New regulatory regime

Sientra was founded in 2007 by Hani Zeini, a veteran of Inamed.

Zeini assembled a team that bought the North American subsidiary of a Brazilian implant company called SiliMed and shepherded the products through the U.S. approval process. (In a sign of just how important the Tri-Counties is to the implant industry, SiliMed’s Brazilian-made implants use silicone gel supplied by Santa Paula-based Applied Silicone. Mentor’s implants are made with gel from Nusil, a Carpinteria firm.)

Between founding Sientra and bringing its products to market, Sientra endured both a downturn in the U.S. economy and a regime change at the FDA.

“We realized that at the FDA, there’s a new team. We realized our job was not to fight them, as was the temptation, but to embrace them and manage them,” Zeini said at a Santa Barbara speaking engagement in 2013.

Court battle with Mentor

Not long after Sientra received its approvals and began selling its implants, Mentor sued the company, alleging that Sientra had unfairly competed against Mentor by hiring away key sales people. Sientra won the lawsuit last year, and Mentor did not appeal.
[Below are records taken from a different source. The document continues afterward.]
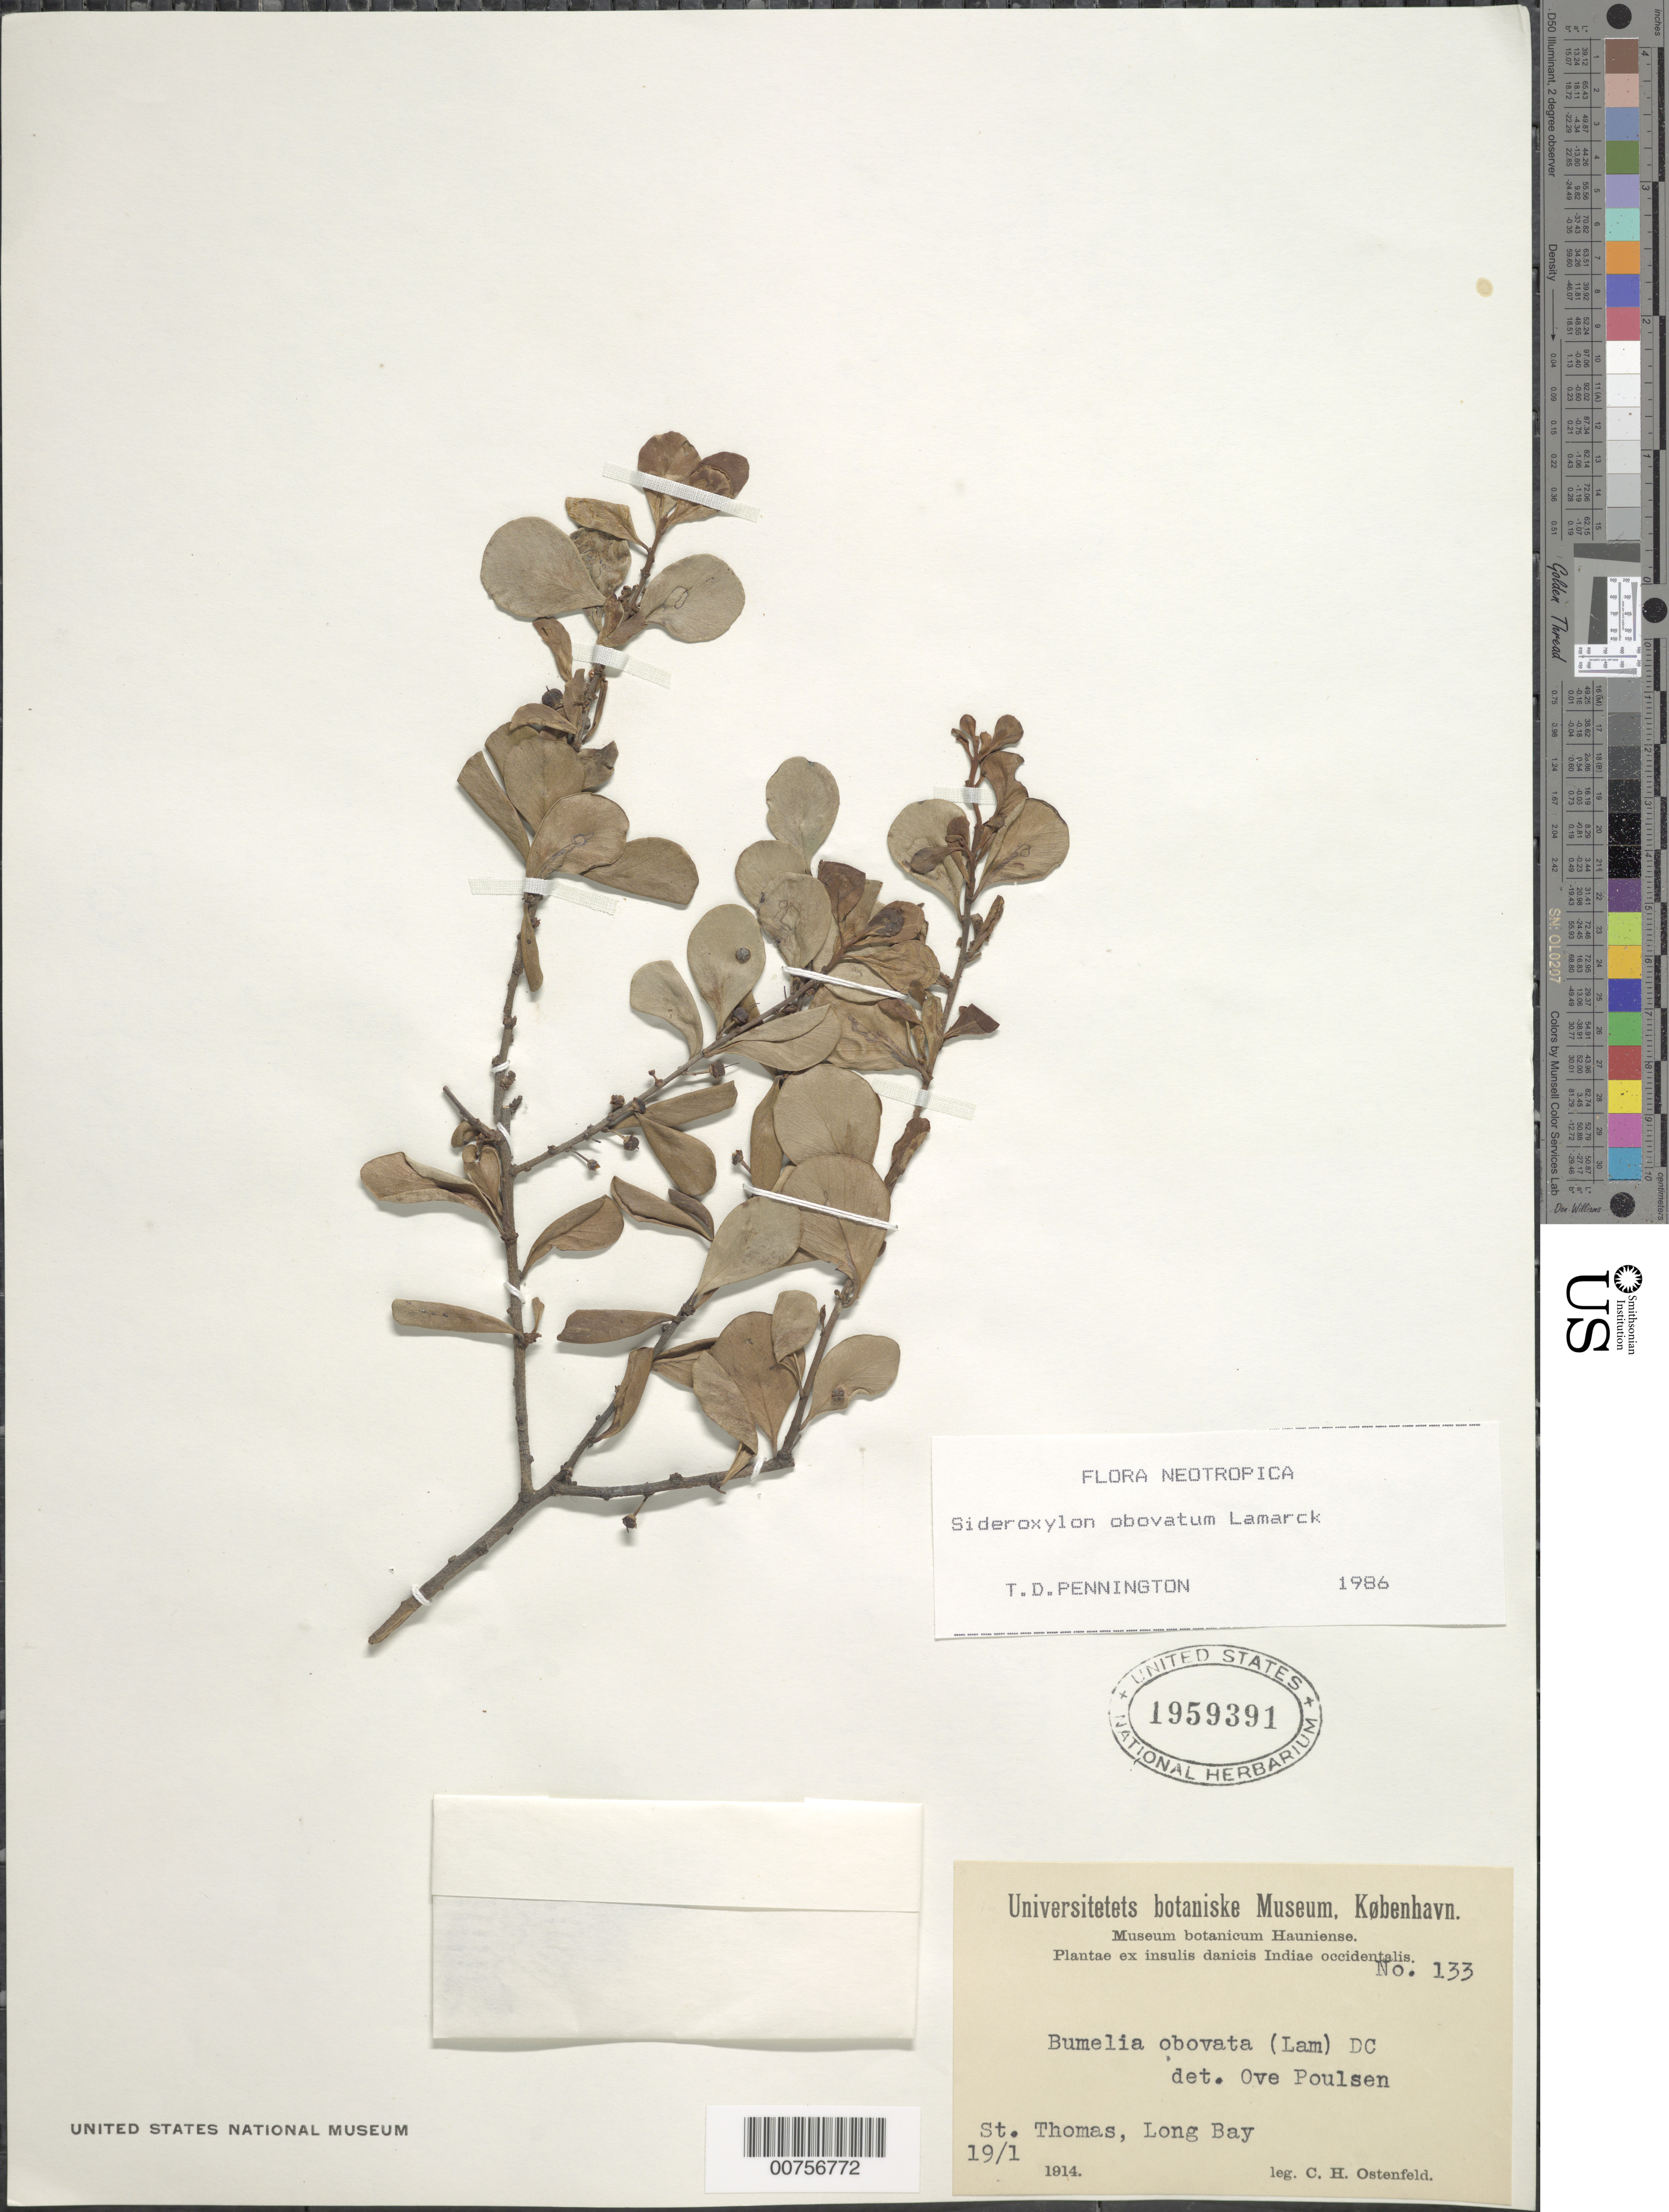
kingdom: Plantae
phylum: Tracheophyta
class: Magnoliopsida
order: Ericales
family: Sapotaceae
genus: Sideroxylon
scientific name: Sideroxylon obovatum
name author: Lam.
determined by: Pennington, T. D., (K)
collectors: C. Ostenfeld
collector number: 133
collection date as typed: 19 Jan 1914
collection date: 1914-01-19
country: U.S. Virgin Islands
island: St. Thomas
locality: Long Bay.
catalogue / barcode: US 1959391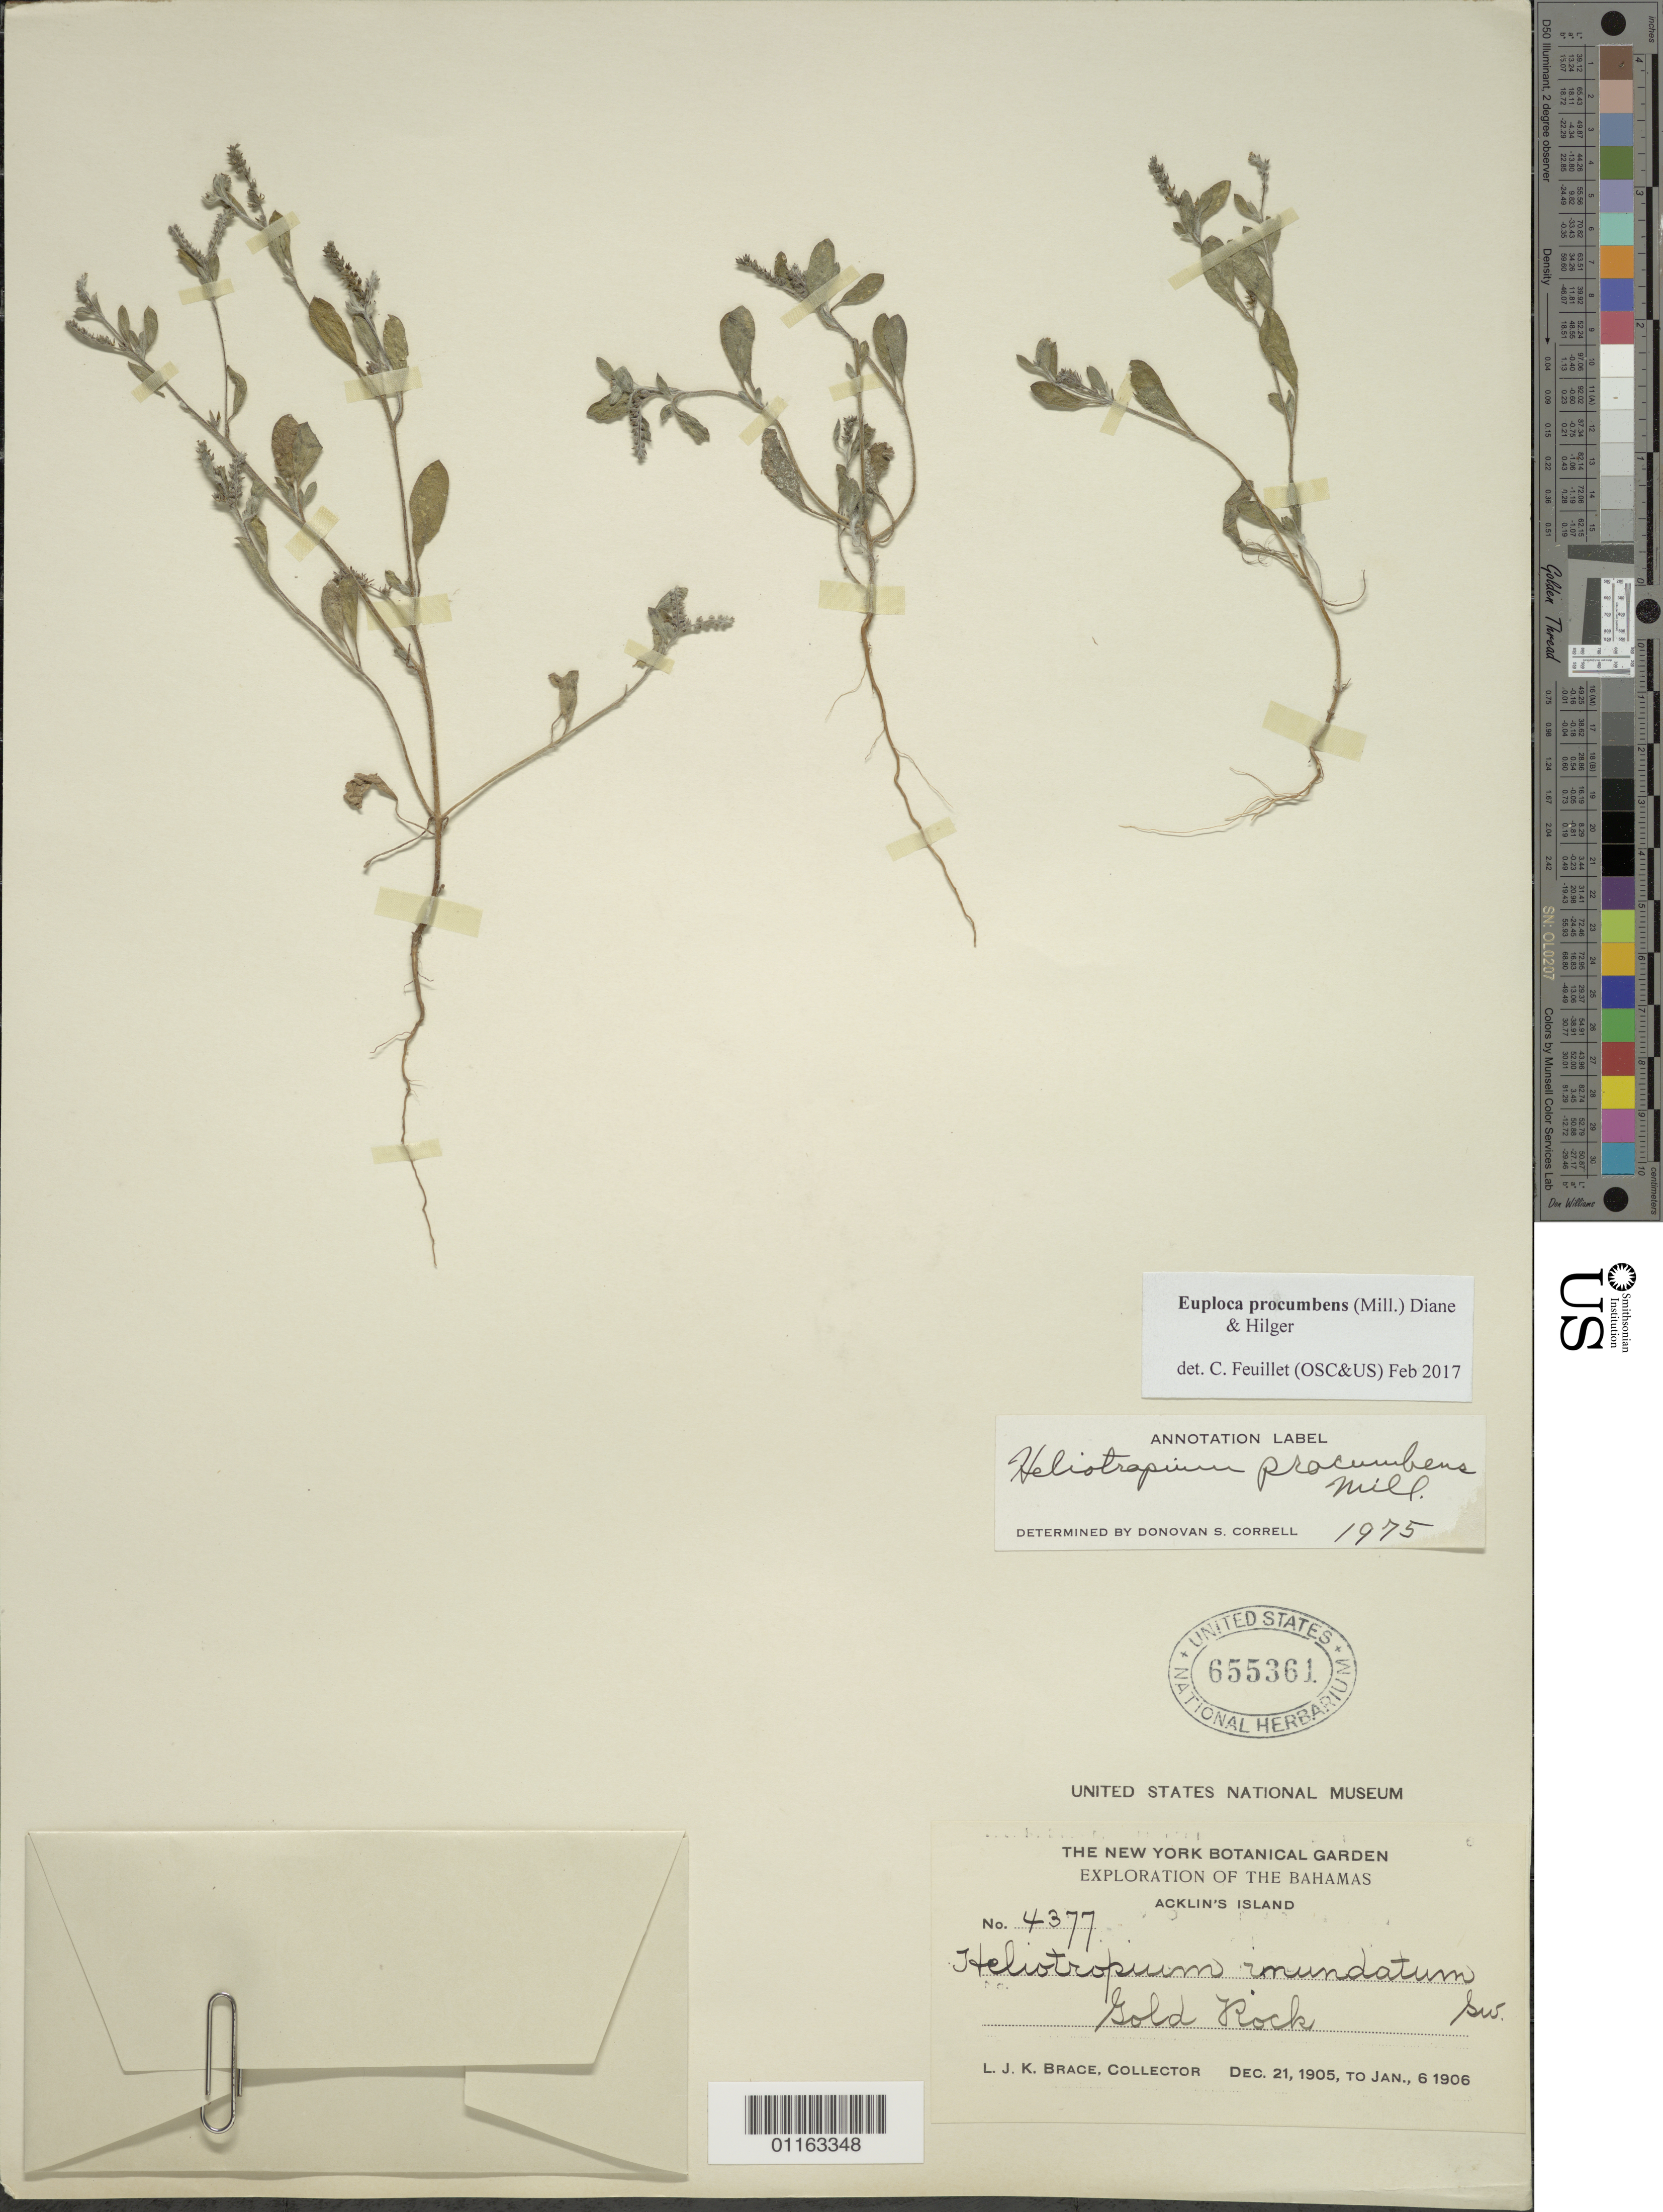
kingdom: Plantae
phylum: Tracheophyta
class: Magnoliopsida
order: Boraginales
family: Heliotropiaceae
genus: Euploca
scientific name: Euploca procumbens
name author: (Mill.) Diane & Hilger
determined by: Feuillet, C.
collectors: L. J. K. Brace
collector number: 4377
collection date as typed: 21 Dec 1905 to 06 Jan 1906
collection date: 1905-12-21/1906-01-06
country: Bahamas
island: Acklin's I.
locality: Gold Rock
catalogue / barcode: US 655361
“After a year of discovery and draining us, and six and a half weeks in court, they did not show one iota of evidence to support any of the allegations in the complaint. We put on our side of the case in six days,” Zeini told the Business Times last year in an interview.

Sientra has expanded sales quickly. Between 2012 and 2013, its revenues grew 237 percent, from $10.4 million to $35.1 million. Revenue for the first half of 2014 is $21.9 million, up 22 percent from $17.9 million the same period a year earlier.

JOBS Act rules

Sientra is considered an “emerging-growth company,” which means it doesn’t have to disclose compensation for all executives, only has to present two years of financial data and faces looser rules around verifying its internal accounting controls.

Sientra is unambiguous that it is not going public to become an acquistion target. It has a number of anti-takeover measures in place: Directors are elected on staggered terms and can’t be summarily replaced, shareholders can only make proposals at an actual meeting rather than through written consent, and shareholders must give advanced notice of any proposals. Only the board chairman, CEO Zeini or a majority of directors can call a special meeting of shareholders.

Sientra’s current major owners are Abingworth Bioventures with 18.6 percent of shares, OrbiMed Private Investments with 33.8 percent, Clarus Lifesciences with 29.8 percent. Zeini owns 6.3 percent of the firm.

The deal’s underwriters are Piper Jaffray & Co., Stifel, Nicolaus & Co., Leernik Partners and William Blair & Co. Santa Barbara attorney Tom Hopkins of the law firm Cooley is handling legal work on the offering.